Out, gay, black man who moved to Halifax from Truro in 1974. TheeKlub regular and DJ at CondonsBar in the GreenLantern Building; The Turret regular; HIV/AIDS activist.1
Reprinted from TheCoast June 7, 2018, "Coast 25: Queer, now and then"
In 1974 Lorne Izzard came to Halifax for a long weekend and never left.
Born in Cape Breton, Izzard grew up in Amherst and came out as gay when he was 16. “I was but a baby,” he jokes.
Nearly two decades later, the AIDS epidemic was in full force when the Halifax-based AIDS Coalition of Nova Scotia asked Izzard to attend a meeting at their office. Though they were in the heart of the Black community on Gottingen Street, the posters on the wall were all of white people.
“Their question to us was, ‘Why aren’t Black people coming in to get any of the information that we have?’” says Izzard. “‘Well,’ we said, ‘have you gone out into the community? Do people even know that you’re here?’” says Izzard. “‘And if they do, if they walk up these stairs, and they come into the office, it’s a sea of white people.’ “They said, ‘Oh my god, you’re right.’” In 1991, the Coalition got a grant and created the Black Outreach Project. The project conducted a needs assessment, printed Afrocentric materials and went into Black communities throughout the Atlantic provinces. “We did a lot, a lot of work,” says Izzard. The project was staffed by Kim Bernard, formerly of the Cultural Awareness Youth Group and member of the African Nova Scotian a cappella quartet Four the Moment. (Bernard’s interview with the AIDS Activist History Project can be found on aidsactivisthistory.ca.) Izzard remembers Bernard speaking to a convention of the African United Baptist Association. “That’s how we were able to get into the church and have the elders specifically talking about how we were losing all of our young men,” he says. Izzard also hosted weekly meetings in his apartment for young people with AIDS (including young Black men) who couldn’t find a place to meet. Through the Canadian AIDS Society, Izzard and co. found other groups “of colour and culture” who were organizing in their own communities and started the Cultural AIDS Network. The network, of which Izzard was chair, also worked with Asian communities and translated their brochures into various languages. Less than a year later the network’s funding was cut.

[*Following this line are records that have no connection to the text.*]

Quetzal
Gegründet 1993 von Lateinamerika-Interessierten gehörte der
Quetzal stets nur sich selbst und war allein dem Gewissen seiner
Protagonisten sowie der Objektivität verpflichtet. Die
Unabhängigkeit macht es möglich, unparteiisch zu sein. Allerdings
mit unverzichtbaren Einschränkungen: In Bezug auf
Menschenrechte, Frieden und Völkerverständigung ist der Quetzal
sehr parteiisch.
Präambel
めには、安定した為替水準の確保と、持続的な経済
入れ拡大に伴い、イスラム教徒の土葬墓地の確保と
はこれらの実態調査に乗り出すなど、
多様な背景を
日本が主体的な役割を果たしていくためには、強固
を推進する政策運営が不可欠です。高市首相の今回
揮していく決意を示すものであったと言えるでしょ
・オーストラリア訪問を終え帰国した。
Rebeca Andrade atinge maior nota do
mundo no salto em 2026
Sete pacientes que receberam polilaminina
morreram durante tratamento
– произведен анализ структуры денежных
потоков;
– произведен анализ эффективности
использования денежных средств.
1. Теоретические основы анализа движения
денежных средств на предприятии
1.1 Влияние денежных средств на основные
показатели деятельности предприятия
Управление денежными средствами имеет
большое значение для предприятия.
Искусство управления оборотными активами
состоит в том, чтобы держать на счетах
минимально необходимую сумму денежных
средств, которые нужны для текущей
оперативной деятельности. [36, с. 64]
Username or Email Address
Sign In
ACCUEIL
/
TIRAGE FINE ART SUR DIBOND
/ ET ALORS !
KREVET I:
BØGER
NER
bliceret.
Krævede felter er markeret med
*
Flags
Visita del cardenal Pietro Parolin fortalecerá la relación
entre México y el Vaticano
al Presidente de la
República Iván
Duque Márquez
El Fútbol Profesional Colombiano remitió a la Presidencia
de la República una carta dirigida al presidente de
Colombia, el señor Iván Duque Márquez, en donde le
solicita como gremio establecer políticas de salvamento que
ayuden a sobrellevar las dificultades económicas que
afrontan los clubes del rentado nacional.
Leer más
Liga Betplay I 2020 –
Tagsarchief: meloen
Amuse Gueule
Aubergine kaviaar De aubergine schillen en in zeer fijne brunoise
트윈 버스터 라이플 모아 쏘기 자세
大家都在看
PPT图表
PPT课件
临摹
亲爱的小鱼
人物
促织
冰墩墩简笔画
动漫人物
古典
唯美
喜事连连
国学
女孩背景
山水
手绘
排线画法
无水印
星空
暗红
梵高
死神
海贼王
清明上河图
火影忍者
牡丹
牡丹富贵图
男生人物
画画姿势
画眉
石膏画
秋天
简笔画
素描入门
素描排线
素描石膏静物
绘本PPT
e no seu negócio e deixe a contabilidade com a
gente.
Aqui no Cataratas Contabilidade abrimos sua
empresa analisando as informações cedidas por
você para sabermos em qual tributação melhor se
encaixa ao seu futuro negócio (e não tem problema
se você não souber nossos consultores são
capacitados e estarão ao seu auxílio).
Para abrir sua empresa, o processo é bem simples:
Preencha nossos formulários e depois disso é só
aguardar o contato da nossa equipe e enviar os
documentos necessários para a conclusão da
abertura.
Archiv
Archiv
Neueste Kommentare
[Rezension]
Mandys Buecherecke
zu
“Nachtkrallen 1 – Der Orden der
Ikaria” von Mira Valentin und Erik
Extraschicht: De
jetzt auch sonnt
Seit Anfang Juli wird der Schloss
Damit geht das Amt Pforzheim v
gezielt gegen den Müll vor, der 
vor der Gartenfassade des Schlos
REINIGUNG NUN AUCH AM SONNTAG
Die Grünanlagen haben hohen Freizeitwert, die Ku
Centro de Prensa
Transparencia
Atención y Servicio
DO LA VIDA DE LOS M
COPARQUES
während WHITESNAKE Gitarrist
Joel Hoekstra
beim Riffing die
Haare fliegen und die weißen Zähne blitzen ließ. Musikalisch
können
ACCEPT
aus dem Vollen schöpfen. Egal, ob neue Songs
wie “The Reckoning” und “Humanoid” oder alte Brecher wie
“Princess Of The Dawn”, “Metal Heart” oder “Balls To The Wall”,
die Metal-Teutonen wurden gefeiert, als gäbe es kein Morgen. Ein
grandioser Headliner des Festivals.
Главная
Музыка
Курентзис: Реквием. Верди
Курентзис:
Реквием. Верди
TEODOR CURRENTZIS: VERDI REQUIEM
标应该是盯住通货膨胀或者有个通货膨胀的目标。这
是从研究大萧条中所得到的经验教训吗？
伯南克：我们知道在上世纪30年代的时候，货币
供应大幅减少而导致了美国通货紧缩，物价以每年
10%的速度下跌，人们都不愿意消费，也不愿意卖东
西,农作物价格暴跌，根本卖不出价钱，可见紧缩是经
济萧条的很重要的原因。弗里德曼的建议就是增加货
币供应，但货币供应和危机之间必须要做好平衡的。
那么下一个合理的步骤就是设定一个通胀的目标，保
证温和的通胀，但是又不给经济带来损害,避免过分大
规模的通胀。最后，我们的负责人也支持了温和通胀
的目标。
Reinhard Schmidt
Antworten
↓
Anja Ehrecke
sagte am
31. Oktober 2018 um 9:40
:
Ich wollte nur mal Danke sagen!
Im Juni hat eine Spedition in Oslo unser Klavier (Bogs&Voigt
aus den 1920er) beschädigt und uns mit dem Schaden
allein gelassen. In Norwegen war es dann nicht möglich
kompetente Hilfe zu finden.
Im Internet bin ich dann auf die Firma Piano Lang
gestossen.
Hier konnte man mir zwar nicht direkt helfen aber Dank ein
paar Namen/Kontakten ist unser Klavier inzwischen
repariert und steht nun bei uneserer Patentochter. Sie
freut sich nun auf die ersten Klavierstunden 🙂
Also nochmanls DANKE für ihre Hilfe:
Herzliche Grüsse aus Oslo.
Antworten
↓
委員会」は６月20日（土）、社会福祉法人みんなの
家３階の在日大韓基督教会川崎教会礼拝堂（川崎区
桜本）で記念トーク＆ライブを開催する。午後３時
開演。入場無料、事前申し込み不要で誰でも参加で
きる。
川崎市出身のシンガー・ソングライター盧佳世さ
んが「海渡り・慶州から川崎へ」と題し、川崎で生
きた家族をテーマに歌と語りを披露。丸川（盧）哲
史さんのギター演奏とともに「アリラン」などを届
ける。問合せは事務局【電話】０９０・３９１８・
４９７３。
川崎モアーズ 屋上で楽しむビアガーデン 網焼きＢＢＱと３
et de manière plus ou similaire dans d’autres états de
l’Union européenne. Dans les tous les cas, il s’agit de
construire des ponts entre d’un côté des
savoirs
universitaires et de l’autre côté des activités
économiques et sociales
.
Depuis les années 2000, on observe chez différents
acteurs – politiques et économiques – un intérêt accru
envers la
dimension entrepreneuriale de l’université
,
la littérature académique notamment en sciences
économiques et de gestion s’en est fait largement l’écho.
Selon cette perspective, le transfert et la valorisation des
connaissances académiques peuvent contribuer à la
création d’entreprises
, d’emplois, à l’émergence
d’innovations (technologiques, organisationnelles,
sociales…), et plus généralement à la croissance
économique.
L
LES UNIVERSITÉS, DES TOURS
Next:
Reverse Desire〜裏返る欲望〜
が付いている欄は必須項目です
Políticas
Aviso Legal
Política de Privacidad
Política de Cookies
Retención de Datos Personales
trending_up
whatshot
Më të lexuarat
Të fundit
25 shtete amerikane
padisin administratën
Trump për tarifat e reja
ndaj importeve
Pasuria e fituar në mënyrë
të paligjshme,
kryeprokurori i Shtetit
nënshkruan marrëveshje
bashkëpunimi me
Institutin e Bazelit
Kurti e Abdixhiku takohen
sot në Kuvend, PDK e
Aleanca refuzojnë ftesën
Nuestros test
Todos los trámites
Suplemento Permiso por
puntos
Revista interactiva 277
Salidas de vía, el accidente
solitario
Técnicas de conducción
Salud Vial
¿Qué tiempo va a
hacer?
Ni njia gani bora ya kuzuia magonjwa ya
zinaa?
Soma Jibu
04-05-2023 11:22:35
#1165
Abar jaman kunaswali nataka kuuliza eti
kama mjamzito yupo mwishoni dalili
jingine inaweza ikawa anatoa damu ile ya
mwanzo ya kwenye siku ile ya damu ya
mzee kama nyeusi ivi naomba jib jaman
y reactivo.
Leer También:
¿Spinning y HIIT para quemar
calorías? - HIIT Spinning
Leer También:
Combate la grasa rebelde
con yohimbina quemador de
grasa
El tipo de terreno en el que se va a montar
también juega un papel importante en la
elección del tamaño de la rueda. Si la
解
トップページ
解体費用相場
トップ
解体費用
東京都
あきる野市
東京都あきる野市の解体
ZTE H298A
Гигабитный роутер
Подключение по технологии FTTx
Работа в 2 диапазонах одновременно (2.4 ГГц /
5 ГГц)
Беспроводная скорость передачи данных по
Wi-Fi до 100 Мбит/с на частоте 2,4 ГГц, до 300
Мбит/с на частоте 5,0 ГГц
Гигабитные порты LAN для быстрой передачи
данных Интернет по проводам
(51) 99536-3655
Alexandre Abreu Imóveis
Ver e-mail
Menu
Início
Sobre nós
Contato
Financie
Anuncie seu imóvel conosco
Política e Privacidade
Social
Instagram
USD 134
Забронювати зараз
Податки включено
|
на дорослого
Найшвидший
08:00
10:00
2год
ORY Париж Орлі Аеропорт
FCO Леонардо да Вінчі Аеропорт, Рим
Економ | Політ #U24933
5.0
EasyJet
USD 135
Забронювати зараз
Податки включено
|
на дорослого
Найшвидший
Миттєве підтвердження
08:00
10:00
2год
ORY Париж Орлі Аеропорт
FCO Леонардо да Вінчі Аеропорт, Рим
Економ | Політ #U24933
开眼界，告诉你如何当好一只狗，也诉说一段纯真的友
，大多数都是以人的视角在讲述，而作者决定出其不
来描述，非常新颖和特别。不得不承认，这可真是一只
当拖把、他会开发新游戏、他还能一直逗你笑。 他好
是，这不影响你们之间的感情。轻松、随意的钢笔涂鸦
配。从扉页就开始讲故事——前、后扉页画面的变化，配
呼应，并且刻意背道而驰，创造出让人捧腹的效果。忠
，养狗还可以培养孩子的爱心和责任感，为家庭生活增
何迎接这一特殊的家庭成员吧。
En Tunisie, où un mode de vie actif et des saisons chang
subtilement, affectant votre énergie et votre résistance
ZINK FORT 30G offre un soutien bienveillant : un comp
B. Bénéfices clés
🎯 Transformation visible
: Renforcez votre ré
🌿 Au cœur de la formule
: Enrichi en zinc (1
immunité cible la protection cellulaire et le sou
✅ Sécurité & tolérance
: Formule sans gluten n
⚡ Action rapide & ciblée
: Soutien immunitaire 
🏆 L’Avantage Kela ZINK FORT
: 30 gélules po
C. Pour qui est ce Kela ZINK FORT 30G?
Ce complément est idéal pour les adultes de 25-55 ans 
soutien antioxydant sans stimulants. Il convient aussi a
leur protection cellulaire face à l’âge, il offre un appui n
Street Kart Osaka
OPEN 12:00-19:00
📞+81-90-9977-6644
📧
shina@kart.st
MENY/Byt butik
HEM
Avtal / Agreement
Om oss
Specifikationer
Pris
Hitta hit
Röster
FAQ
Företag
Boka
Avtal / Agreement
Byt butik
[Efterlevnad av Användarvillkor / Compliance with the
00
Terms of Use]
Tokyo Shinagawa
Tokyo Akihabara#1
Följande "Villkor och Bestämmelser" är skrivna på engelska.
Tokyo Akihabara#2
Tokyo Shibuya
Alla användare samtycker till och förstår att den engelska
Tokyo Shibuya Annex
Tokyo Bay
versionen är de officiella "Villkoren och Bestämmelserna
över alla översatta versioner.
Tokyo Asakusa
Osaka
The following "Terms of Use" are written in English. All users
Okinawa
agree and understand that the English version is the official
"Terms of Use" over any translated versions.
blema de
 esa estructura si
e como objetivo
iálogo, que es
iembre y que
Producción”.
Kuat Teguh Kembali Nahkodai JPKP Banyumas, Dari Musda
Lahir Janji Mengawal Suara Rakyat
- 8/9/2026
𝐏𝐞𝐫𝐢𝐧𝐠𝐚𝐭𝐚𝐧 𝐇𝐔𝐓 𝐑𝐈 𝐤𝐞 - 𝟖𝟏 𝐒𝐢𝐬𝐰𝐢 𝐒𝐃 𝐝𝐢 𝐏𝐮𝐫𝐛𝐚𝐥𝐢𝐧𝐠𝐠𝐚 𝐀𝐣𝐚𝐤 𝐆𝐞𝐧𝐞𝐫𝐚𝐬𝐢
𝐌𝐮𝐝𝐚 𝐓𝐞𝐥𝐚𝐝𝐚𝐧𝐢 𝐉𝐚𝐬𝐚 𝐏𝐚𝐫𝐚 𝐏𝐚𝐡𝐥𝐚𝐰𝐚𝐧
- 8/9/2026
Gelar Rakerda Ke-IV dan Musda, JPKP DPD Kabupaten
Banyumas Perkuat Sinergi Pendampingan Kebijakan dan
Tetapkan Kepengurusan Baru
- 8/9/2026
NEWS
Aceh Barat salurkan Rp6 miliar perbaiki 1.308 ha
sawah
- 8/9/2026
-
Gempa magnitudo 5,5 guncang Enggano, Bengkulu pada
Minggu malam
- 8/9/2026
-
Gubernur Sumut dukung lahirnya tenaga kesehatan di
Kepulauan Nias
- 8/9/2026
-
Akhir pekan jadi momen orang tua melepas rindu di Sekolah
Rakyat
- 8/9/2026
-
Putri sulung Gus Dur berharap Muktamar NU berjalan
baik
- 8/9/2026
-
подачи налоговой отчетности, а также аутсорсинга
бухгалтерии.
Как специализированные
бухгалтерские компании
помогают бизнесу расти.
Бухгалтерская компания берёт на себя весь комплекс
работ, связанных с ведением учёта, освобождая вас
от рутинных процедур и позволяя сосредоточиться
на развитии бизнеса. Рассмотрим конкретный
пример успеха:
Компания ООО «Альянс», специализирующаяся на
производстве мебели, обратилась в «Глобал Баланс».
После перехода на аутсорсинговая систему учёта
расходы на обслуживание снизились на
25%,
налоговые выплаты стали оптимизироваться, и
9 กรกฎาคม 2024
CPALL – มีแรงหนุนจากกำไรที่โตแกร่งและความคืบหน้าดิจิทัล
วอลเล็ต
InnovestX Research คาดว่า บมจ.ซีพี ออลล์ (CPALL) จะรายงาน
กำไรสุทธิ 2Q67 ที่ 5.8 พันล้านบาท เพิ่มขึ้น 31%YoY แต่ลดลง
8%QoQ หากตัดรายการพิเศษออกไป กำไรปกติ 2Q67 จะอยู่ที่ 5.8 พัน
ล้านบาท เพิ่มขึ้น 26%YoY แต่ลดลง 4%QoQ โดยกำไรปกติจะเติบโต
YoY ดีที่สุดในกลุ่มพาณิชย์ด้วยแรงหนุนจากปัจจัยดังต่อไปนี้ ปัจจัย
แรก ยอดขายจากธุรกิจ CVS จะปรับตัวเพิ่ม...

But it wasn’t all work for Izzard, who was never much for the bar scene. He helped start Juka, a social group for Black gay, lesbian and bisexual people in Halifax. They met in members’ homes and held some dances.
“We may not have the same views but we’re here for the same reason which is that we have nowhere else to go where we can be with our own,” Izzard says of the short-lived group.
Throughout the 90s Izzard worked full-time for the CBC. Following a series of promotions at the broadcaster, Izzard had to pare down his volunteer commitments.
“It was the same group of people who were trying to head everything up so it was very taxing,” he says. Plus Black AIDS activists weren’t always welcome by the mostly white gay male groups. “We were fighting the racism inside there plus we were marching because we weren’t allowed into the bars.”
Izzard retired from is position as supervisor technical services for television news five years ago.
Forty-four years after that fateful long weekend, Izzard still lives in Halifax. He spends his days with his partner of 14 years, Phil, travelling and enjoying some well-deserved downtime.
Lorne wrote the editorial in the February 1993 WayvesMagazine.